Current Research

Maclean’s Cross in Cladh Sorobaidh, Tiree. Image by author.

Aerial and Satellite Archaeological Prospecting: Tiree, funded by the Society of Antiquaries of Scotland.

It is known from textual sources that numerous monasteries were established in the Hebrides in the early Christian period. Evidence relating to these sites may survive in place-names and dedications, or crosses and sculptural fragments. Investigating these sites in their entirety is difficult using traditional archaeological methods for a variety of reasons. The aim of this project is to survey suspected early monastic sites on the island of Tiree using remote sensing technologies, which enables broad areas to be analysed through airborne and satellite data.

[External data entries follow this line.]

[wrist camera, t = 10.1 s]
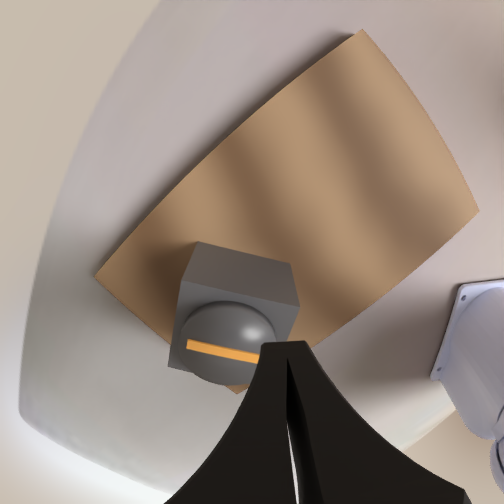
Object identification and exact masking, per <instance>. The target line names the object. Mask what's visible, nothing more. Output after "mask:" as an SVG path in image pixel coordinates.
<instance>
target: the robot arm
mask: <svg viewBox="0 0 504 504" xmlns="http://www.w3.org/2000/svg"><path fill="white" fill-rule="evenodd" d="M462 296H463V297H462ZM430 379H431V380H432V381H437V380H440V381H441V382H442V384H443V386H444V388H445V389H446V391H447V393H448V395H449V397H450V398H451V400H452V402H453V404H454V406H455V407H456V409H457V411H458V413H459V415H460V417H461V418H462V420H463V422H464V424H465V425H466V427H467V428H468V429H469V430H470V431H471V432H472V433H474V434H475V435H477V436H478V437H480V438H484V439H491V440H493V439H496V440H495V442H494V443H493V444H492V447H491V451H490V466H491V471H492V474H493V477H494V479H495V481H496V483H497V485H498V486H499V488H500V489H501V491H502V492H503V493H504V279H503V280H495V281H487V282H479V283H470V284H463V285H462V286H460V288H459V290H458V293H457V296H456V300H455V304H454V307H453V311H452V314H451V317H450V321H449V324H448V327H447V330H446V333H445V336H444V339H443V342H442V345H441V348H440V351H439V354H438V356H437V359H436V362H435V364H434V367H433V370H432V372H431V375H430ZM287 424H288V428H287ZM288 430H289V435H290V441H291V446H292V452H293V457H294V462H295V468H296V474H297V482H298V495H299V504H472V503H471V501H470V499H469V497H468V496H467V494H466V492H465V490H464V489H462V488H460V487H458V486H456V485H454V484H452V483H450V482H448V481H446V480H444V479H442V478H440V477H439V476H437V475H435V474H433V473H432V472H430V471H428V470H427V469H425V468H423V467H422V466H420V465H419V464H417V463H416V462H414V461H413V460H411V459H410V458H409V457H407V456H406V455H405V454H403V453H402V452H401V451H399V450H398V449H397V448H395V447H394V446H393V445H391V444H390V443H389V442H388V441H387V440H385V439H384V438H383V437H382V436H381V435H380V434H379V433H377V432H376V431H375V430H374V429H373V428H372V427H371V426H370V425H369V424H368V423H367V422H366V421H365V420H364V419H363V418H362V417H361V416H360V415H359V414H358V413H357V412H356V411H355V410H354V408H353V407H352V406H351V405H350V404H349V403H348V401H347V400H346V399H345V398H344V397H343V396H342V394H341V393H340V392H339V391H338V389H337V388H336V387H335V385H334V384H333V382H332V381H331V380H330V378H329V377H328V376H327V374H326V373H325V371H324V370H323V368H322V367H321V365H320V364H319V362H318V361H317V359H316V357H315V356H314V354H313V352H312V350H311V349H310V347H309V345H308V343H307V342H306V341H305V340H300V341H284V342H264V343H263V344H262V345H261V349H260V355H259V360H258V363H257V367H256V370H255V373H254V376H253V378H252V381H251V383H250V386H249V388H248V391H247V393H246V395H245V397H244V399H243V401H242V403H241V405H240V407H239V409H238V411H237V413H236V415H235V417H234V419H233V420H232V422H231V424H230V425H229V427H228V429H227V430H226V432H225V433H224V435H223V436H222V438H221V440H220V441H219V442H218V444H217V445H216V447H215V448H214V449H213V451H212V452H211V453H210V455H209V456H208V457H207V459H206V460H205V461H204V462H203V464H202V465H201V466H200V467H199V469H198V470H197V471H196V472H195V473H194V474H193V475H192V476H191V477H190V478H189V479H188V481H187V482H186V483H185V484H184V485H183V486H182V487H181V488H180V489H179V490H178V491H177V492H176V493H175V494H174V495H173V496H172V497H171V498H170V499H169V500H167V502H165V503H164V504H297V503H296V495H295V487H294V479H293V472H292V463H291V455H290V446H289V437H288Z"/></svg>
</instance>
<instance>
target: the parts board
mask: <svg viewBox="0 0 504 504" xmlns="http://www.w3.org/2000/svg"><path fill="white" fill-rule="evenodd" d="M478 212H479V208H478V206H477V204H476V202H475V200H474V197H473V195H472V193H471V191H470V189H469V187H468V185H467V183H466V181H465V179H464V177H463V175H462V173H461V171H460V169H459V167H458V165H457V163H456V162H455V160H454V158H453V156H452V154H451V152H450V151H449V149H448V147H447V145H446V144H445V142H444V140H443V138H442V137H441V135H440V133H439V132H438V130H437V128H436V127H435V125H434V124H433V122H432V120H431V119H430V117H429V116H428V114H427V113H426V111H425V109H424V108H423V106H422V105H421V103H420V102H419V100H418V99H417V98H416V96H415V95H414V93H413V92H412V90H411V89H410V88H409V86H408V85H407V83H406V82H405V81H404V79H403V78H402V77H401V75H400V74H399V73H398V71H397V70H396V69H395V67H394V66H393V65H392V63H391V62H390V61H389V60H388V58H387V57H386V56H385V55H384V53H383V52H382V51H381V50H380V49H379V47H378V46H377V45H376V44H375V43H374V41H373V40H372V39H371V38H370V37H369V36H368V35H367V33H366V32H365V31H364V30H363V29H362V30H360V31H359V32H357V33H356V34H354V35H353V36H352V37H350V38H349V39H347V40H346V41H344V42H343V43H342V44H340V45H339V46H338V47H336V48H335V49H333V50H332V51H331V52H329V53H328V54H327V55H325V56H324V57H323V58H321V59H320V60H319V61H317V62H316V63H315V64H313V65H312V66H311V67H310V68H308V69H307V70H306V71H304V72H303V73H302V74H301V75H299V76H298V77H297V78H296V79H294V80H293V81H292V82H291V83H289V84H288V85H287V86H286V87H284V88H283V89H282V90H281V91H280V92H278V93H277V94H276V95H275V96H274V97H272V98H271V99H270V100H269V101H268V102H266V103H265V104H264V105H263V106H262V107H261V108H259V109H258V110H257V111H256V112H255V113H254V114H252V115H251V116H250V117H249V118H248V119H247V120H246V121H244V122H243V123H242V124H241V125H240V126H239V127H238V128H237V129H235V130H234V131H233V132H232V133H231V134H230V135H229V136H228V137H227V138H226V139H224V140H223V141H222V142H221V143H220V144H219V145H218V146H217V147H216V148H215V149H214V150H213V151H212V152H210V153H209V154H208V155H207V156H206V157H205V158H204V159H203V160H202V161H201V162H200V163H199V164H198V165H197V166H196V167H195V168H194V169H193V170H192V171H191V172H190V173H189V174H188V175H187V176H186V177H185V178H184V179H183V180H182V181H181V182H180V183H179V184H178V185H177V186H176V187H175V188H174V189H173V190H172V191H171V192H170V193H169V194H168V195H167V196H166V197H165V198H164V199H163V200H162V201H161V202H160V203H159V204H158V205H157V206H156V207H155V208H154V209H153V210H152V211H151V213H150V214H149V215H148V216H147V217H146V218H145V219H144V220H143V221H142V222H141V223H140V224H139V225H138V227H137V228H136V229H135V230H134V231H133V232H132V233H131V234H130V235H129V236H128V238H127V239H126V240H125V241H124V242H123V243H122V244H121V245H120V247H119V248H118V249H117V250H116V251H115V252H114V253H113V255H112V256H111V257H110V258H109V259H108V260H107V261H106V263H105V264H104V265H103V266H102V267H101V269H100V270H99V271H98V272H97V273H96V275H95V276H94V278H95V279H96V280H97V281H98V282H100V283H101V284H102V285H103V286H104V287H105V288H106V289H107V290H108V291H109V292H110V293H111V294H112V295H113V296H115V297H116V298H117V299H118V300H119V301H120V302H121V303H122V304H123V305H124V306H126V307H127V308H128V309H129V310H130V311H131V312H132V313H134V314H135V315H136V316H137V317H138V318H139V319H140V320H142V321H143V322H144V323H145V324H146V325H147V326H149V327H150V328H151V329H152V330H153V331H155V332H156V333H157V334H158V335H159V336H161V337H162V338H163V339H164V340H165V341H167V342H168V343H169V344H170V345H171V340H172V334H173V327H174V321H175V315H176V309H177V303H178V297H179V291H180V285H181V280H182V277H183V275H184V273H185V270H186V268H187V266H188V263H189V261H190V259H191V256H192V254H193V252H194V249H195V247H196V245H197V242H198V241H199V242H204V243H208V244H212V245H216V246H220V247H224V248H228V249H232V250H237V251H241V252H245V253H249V254H253V255H257V256H261V257H265V258H270V259H274V260H278V261H282V262H286V263H290V265H291V269H292V274H293V278H294V282H295V286H296V290H297V295H298V299H299V303H300V309H299V312H298V315H297V317H296V320H295V322H294V324H293V327H292V329H291V332H290V334H289V337H288V339H287V341H300V340H305V341H306V342H307V343H308V345H309V347H310V348H312V347H313V346H315V345H316V344H318V343H319V342H321V341H322V340H323V339H325V338H326V337H328V336H329V335H331V334H332V333H333V332H335V331H336V330H338V329H339V328H340V327H342V326H343V325H345V324H346V323H347V322H349V321H350V320H352V319H353V318H354V317H356V316H357V315H358V314H360V313H361V312H362V311H364V310H365V309H366V308H368V307H369V306H370V305H372V304H373V303H374V302H375V301H377V300H378V299H379V298H381V297H382V296H383V295H385V294H386V293H387V292H388V291H390V290H391V289H392V288H393V287H395V286H396V285H397V284H398V283H400V282H401V281H402V280H403V279H404V278H406V277H407V276H408V275H409V274H411V273H412V272H413V271H414V270H415V269H417V268H418V267H419V266H420V265H421V264H422V263H424V262H425V261H426V260H427V259H428V258H429V257H431V256H432V255H433V254H434V253H435V252H436V251H437V250H439V249H440V248H441V247H442V246H443V245H444V244H445V243H446V242H448V241H449V240H450V239H451V238H452V237H453V236H454V235H455V234H456V233H457V232H458V231H460V230H461V229H462V228H463V227H464V226H465V225H466V224H467V223H468V222H469V221H470V220H471V219H472V218H473V217H474V216H475V215H476V214H477V213H478ZM224 386H226V387H227V388H229V389H230V390H231V391H233V392H234V393H236V394H238V393H240V392H242V391H243V390H245V389H247V388H249V386H250V384H242V385H231V386H229V385H224Z"/></svg>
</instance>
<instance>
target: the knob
mask: <svg viewBox="0 0 504 504" xmlns="http://www.w3.org/2000/svg"><path fill="white" fill-rule="evenodd" d="M299 309H300V303H299V299H298V295H297V290H296V286H295V282H294V278H293V274H292V269H291V265H290V263H286V262H282V261H278V260H274V259H270V258H265V257H261V256H257V255H253V254H249V253H245V252H241V251H237V250H232V249H228V248H224V247H220V246H216V245H212V244H208V243H204V242H199V241H198V242H197V245H196V247H195V249H194V252H193V254H192V256H191V259H190V261H189V263H188V266H187V268H186V270H185V273H184V275H183V277H182V280H181V285H180V291H179V297H178V303H177V309H176V315H175V321H174V327H173V334H172V340H171V347H170V354H169V361H168V367H171V368H175V369H179V370H183V371H187V372H192V373H194V374H195V375H197V376H198V377H200V378H202V379H204V380H206V381H209V382H211V383H215V384H220V385H229V386H231V385H242V384H250V383H251V381H252V378H253V376H254V373H255V370H256V367H257V363H258V360H259V355H260V349H261V345H262V344H263V343H264V342H284V341H287V339H288V337H289V334H290V332H291V329H292V327H293V324H294V322H295V320H296V317H297V315H298V312H299Z"/></svg>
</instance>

View of Eilean Shona near the mouth of the River Shiel. Image by author.

Places, Landscapes, and Religious Identity in Atlantic Scotland, ca. 350 BC – AD 800, supported by the Strathmartine Trust.

This book examines the earliest written evidence naming peoples, places, and religious settlements in this sparsely documented region, in comparison with archaeological remains. This work demonstrates the fascination held by scholars in antiquity for this northernmost outpost of Celtic Europe, exploring the documentary remains of the Flavian Roman naval survey of this maritime environment and widespread interest in the places of Atlantic Scotland in ancient Mediterranean learned circles. Atlantic Scotland became a hub for monastic settlement in the early Christian period. The second half of this book explores the impact of the Christian conversion, examining references to places and religious landscapes recorded in early medieval texts. In combination with the ancient source material, this book revolutionizes our understanding of Atlantic Scotland in the pre-Viking age and stresses the importance of using Classical authors to corroborate the early medieval evidence upon which studies of this region have traditionally been based.